### Work request
Check each line below for "Keep" and say how many have it, with no other words.

[Exercise data]

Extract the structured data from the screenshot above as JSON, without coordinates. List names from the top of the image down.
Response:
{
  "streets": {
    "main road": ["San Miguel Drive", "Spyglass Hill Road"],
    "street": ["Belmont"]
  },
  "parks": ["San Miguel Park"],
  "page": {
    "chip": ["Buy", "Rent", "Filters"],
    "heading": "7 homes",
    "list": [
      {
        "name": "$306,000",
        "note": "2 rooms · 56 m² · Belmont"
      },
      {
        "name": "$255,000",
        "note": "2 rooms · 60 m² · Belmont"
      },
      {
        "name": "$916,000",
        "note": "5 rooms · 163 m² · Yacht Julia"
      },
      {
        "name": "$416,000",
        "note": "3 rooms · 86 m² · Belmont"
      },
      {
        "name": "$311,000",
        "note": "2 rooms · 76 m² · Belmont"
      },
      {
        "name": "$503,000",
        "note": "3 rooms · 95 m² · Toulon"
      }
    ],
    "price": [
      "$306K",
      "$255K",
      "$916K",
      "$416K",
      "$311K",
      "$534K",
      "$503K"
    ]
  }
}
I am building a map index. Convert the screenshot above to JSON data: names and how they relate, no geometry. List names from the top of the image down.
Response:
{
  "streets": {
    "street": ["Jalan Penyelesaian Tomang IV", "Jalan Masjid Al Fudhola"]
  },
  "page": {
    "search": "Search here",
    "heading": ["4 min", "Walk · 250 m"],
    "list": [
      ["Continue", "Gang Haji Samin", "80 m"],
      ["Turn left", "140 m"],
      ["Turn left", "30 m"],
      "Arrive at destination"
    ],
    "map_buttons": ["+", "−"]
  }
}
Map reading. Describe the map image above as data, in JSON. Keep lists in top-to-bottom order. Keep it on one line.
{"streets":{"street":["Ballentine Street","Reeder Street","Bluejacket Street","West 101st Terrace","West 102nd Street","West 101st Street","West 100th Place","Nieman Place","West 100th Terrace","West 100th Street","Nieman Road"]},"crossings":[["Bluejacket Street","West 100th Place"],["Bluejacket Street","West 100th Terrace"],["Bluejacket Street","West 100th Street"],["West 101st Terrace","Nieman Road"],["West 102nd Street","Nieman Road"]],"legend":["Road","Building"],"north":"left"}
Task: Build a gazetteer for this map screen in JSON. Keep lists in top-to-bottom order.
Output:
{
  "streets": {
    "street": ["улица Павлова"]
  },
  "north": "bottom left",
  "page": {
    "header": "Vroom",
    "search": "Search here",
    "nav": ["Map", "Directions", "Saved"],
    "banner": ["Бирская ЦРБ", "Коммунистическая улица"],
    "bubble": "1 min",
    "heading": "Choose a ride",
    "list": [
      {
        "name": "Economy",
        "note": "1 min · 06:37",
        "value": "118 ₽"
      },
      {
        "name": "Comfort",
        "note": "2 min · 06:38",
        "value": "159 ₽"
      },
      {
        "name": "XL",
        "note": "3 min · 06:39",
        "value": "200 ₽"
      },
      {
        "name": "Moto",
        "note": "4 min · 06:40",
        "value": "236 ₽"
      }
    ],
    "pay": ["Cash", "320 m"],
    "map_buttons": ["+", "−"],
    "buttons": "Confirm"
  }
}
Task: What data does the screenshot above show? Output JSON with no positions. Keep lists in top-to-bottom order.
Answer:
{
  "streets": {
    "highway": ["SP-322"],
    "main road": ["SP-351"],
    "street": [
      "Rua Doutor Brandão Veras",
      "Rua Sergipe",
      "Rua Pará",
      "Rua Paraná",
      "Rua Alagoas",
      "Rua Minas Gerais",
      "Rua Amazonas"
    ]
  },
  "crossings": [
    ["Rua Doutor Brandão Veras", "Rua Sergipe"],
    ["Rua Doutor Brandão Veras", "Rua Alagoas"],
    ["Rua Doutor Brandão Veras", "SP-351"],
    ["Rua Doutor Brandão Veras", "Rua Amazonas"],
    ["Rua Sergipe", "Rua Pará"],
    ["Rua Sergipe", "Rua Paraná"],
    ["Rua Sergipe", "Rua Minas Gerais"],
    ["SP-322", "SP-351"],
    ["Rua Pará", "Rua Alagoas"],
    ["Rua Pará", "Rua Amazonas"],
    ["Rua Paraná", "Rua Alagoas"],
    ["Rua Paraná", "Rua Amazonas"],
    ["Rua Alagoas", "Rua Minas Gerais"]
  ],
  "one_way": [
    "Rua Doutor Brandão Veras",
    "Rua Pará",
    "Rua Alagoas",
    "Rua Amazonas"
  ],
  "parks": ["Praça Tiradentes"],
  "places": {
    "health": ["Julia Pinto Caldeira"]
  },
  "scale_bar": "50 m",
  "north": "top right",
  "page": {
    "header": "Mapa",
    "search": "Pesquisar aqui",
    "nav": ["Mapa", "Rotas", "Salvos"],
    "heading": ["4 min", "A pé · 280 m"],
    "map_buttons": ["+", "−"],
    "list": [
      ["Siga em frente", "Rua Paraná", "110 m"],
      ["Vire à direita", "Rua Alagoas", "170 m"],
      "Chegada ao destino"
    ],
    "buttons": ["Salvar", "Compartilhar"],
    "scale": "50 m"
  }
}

[/Exercise data]

### Final answer
3